[ENTRIES SUPPLIED]
════════════════════
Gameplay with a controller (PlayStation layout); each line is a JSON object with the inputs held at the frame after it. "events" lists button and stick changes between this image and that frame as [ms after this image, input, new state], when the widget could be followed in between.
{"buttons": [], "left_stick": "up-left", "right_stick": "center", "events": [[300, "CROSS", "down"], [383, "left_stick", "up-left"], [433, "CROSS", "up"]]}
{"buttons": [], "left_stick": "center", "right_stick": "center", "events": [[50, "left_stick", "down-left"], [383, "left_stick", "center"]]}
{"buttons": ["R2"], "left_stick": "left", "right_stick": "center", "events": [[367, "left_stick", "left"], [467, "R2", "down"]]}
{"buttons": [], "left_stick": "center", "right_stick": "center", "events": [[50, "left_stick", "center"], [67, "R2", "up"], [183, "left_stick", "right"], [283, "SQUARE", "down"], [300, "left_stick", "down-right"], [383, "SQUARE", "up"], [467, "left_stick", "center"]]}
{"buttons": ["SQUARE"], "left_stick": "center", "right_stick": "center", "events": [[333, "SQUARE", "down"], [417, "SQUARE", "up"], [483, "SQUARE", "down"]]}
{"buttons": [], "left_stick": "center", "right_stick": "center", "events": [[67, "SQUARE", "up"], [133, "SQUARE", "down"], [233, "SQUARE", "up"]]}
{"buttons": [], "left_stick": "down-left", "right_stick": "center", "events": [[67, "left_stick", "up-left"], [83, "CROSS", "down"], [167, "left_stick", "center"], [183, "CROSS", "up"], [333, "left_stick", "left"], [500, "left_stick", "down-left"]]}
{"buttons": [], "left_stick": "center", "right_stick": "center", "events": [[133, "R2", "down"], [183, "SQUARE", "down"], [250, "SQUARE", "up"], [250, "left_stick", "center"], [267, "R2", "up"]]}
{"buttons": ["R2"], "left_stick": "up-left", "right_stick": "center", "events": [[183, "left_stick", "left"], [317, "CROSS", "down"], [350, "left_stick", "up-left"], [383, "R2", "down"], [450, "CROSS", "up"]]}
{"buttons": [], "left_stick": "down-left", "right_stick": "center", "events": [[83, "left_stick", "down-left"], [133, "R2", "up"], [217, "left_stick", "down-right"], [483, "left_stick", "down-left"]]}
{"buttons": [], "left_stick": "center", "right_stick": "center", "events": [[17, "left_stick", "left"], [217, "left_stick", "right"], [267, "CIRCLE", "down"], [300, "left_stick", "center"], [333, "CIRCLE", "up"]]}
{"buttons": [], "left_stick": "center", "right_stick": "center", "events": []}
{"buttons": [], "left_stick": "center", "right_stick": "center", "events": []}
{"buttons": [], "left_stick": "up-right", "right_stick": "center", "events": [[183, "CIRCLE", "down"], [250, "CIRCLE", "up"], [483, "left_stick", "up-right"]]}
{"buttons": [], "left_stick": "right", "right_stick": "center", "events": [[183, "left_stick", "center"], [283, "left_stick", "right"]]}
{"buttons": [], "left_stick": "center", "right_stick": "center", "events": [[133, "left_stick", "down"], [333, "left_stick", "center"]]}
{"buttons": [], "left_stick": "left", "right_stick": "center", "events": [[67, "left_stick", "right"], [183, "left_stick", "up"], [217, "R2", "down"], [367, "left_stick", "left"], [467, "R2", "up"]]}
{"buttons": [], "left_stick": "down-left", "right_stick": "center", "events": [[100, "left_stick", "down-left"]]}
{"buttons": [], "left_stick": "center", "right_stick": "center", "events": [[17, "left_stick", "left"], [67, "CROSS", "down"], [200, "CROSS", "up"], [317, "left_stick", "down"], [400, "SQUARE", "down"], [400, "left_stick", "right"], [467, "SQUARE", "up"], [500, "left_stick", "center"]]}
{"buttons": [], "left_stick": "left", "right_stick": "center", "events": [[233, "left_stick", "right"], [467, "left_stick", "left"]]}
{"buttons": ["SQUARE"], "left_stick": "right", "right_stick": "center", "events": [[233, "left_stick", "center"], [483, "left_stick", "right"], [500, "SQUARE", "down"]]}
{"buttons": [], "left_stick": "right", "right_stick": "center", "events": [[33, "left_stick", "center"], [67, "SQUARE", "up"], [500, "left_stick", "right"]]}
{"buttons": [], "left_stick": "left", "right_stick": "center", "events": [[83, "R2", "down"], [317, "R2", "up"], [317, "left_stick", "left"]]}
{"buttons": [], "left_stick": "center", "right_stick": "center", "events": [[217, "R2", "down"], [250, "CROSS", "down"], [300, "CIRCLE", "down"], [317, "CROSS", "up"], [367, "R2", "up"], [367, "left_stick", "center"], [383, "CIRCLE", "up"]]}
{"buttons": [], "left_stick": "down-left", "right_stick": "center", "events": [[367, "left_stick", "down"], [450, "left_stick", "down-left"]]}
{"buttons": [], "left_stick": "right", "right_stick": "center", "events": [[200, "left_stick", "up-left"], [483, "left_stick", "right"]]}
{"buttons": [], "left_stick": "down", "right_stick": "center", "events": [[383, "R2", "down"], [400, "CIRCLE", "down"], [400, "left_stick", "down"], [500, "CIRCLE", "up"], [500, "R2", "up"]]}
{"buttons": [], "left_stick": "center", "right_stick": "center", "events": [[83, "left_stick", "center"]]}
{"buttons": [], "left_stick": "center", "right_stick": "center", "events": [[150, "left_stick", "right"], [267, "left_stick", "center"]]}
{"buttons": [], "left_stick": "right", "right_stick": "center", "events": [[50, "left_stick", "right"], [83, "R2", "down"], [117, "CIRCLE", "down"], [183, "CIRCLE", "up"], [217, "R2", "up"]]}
════════════════════
[WHAT YOU NEED TO DO] Restate the entries above. Match them exactly.

[SOLUTION TO THE EXERCISE]
Gameplay with a controller (PlayStation layout); each line is a JSON object with the inputs held at the frame after it. "events" lists button and stick changes between this image and that frame as [ms after this image, input, new state], when the widget could be followed in between.
{"buttons": [], "left_stick": "up-left", "right_stick": "center", "events": [[300, "CROSS", "down"], [383, "left_stick", "up-left"], [433, "CROSS", "up"]]}
{"buttons": [], "left_stick": "center", "right_stick": "center", "events": [[50, "left_stick", "down-left"], [383, "left_stick", "center"]]}
{"buttons": ["R2"], "left_stick": "left", "right_stick": "center", "events": [[367, "left_stick", "left"], [467, "R2", "down"]]}
{"buttons": [], "left_stick": "center", "right_stick": "center", "events": [[50, "left_stick", "center"], [67, "R2", "up"], [183, "left_stick", "right"], [283, "SQUARE", "down"], [300, "left_stick", "down-right"], [383, "SQUARE", "up"], [467, "left_stick", "center"]]}
{"buttons": ["SQUARE"], "left_stick": "center", "right_stick": "center", "events": [[333, "SQUARE", "down"], [417, "SQUARE", "up"], [483, "SQUARE", "down"]]}
{"buttons": [], "left_stick": "center", "right_stick": "center", "events": [[67, "SQUARE", "up"], [133, "SQUARE", "down"], [233, "SQUARE", "up"]]}
{"buttons": [], "left_stick": "down-left", "right_stick": "center", "events": [[67, "left_stick", "up-left"], [83, "CROSS", "down"], [167, "left_stick", "center"], [183, "CROSS", "up"], [333, "left_stick", "left"], [500, "left_stick", "down-left"]]}
{"buttons": [], "left_stick": "center", "right_stick": "center", "events": [[133, "R2", "down"], [183, "SQUARE", "down"], [250, "SQUARE", "up"], [250, "left_stick", "center"], [267, "R2", "up"]]}
{"buttons": ["R2"], "left_stick": "up-left", "right_stick": "center", "events": [[183, "left_stick", "left"], [317, "CROSS", "down"], [350, "left_stick", "up-left"], [383, "R2", "down"], [450, "CROSS", "up"]]}
{"buttons": [], "left_stick": "down-left", "right_stick": "center", "events": [[83, "left_stick", "down-left"], [133, "R2", "up"], [217, "left_stick", "down-right"], [483, "left_stick", "down-left"]]}
{"buttons": [], "left_stick": "center", "right_stick": "center", "events": [[17, "left_stick", "left"], [217, "left_stick", "right"], [267, "CIRCLE", "down"], [300, "left_stick", "center"], [333, "CIRCLE", "up"]]}
{"buttons": [], "left_stick": "center", "right_stick": "center", "events": []}
{"buttons": [], "left_stick": "center", "right_stick": "center", "events": []}
{"buttons": [], "left_stick": "up-right", "right_stick": "center", "events": [[183, "CIRCLE", "down"], [250, "CIRCLE", "up"], [483, "left_stick", "up-right"]]}
{"buttons": [], "left_stick": "right", "right_stick": "center", "events": [[183, "left_stick", "center"], [283, "left_stick", "right"]]}
{"buttons": [], "left_stick": "center", "right_stick": "center", "events": [[133, "left_stick", "down"], [333, "left_stick", "center"]]}
{"buttons": [], "left_stick": "left", "right_stick": "center", "events": [[67, "left_stick", "right"], [183, "left_stick", "up"], [217, "R2", "down"], [367, "left_stick", "left"], [467, "R2", "up"]]}
{"buttons": [], "left_stick": "down-left", "right_stick": "center", "events": [[100, "left_stick", "down-left"]]}
{"buttons": [], "left_stick": "center", "right_stick": "center", "events": [[17, "left_stick", "left"], [67, "CROSS", "down"], [200, "CROSS", "up"], [317, "left_stick", "down"], [400, "SQUARE", "down"], [400, "left_stick", "right"], [467, "SQUARE", "up"], [500, "left_stick", "center"]]}
{"buttons": [], "left_stick": "left", "right_stick": "center", "events": [[233, "left_stick", "right"], [467, "left_stick", "left"]]}
{"buttons": ["SQUARE"], "left_stick": "right", "right_stick": "center", "events": [[233, "left_stick", "center"], [483, "left_stick", "right"], [500, "SQUARE", "down"]]}
{"buttons": [], "left_stick": "right", "right_stick": "center", "events": [[33, "left_stick", "center"], [67, "SQUARE", "up"], [500, "left_stick", "right"]]}
{"buttons": [], "left_stick": "left", "right_stick": "center", "events": [[83, "R2", "down"], [317, "R2", "up"], [317, "left_stick", "left"]]}
{"buttons": [], "left_stick": "center", "right_stick": "center", "events": [[217, "R2", "down"], [250, "CROSS", "down"], [300, "CIRCLE", "down"], [317, "CROSS", "up"], [367, "R2", "up"], [367, "left_stick", "center"], [383, "CIRCLE", "up"]]}
{"buttons": [], "left_stick": "down-left", "right_stick": "center", "events": [[367, "left_stick", "down"], [450, "left_stick", "down-left"]]}
{"buttons": [], "left_stick": "right", "right_stick": "center", "events": [[200, "left_stick", "up-left"], [483, "left_stick", "right"]]}
{"buttons": [], "left_stick": "down", "right_stick": "center", "events": [[383, "R2", "down"], [400, "CIRCLE", "down"], [400, "left_stick", "down"], [500, "CIRCLE", "up"], [500, "R2", "up"]]}
{"buttons": [], "left_stick": "center", "right_stick": "center", "events": [[83, "left_stick", "center"]]}
{"buttons": [], "left_stick": "center", "right_stick": "center", "events": [[150, "left_stick", "right"], [267, "left_stick", "center"]]}
{"buttons": [], "left_stick": "right", "right_stick": "center", "events": [[50, "left_stick", "right"], [83, "R2", "down"], [117, "CIRCLE", "down"], [183, "CIRCLE", "up"], [217, "R2", "up"]]}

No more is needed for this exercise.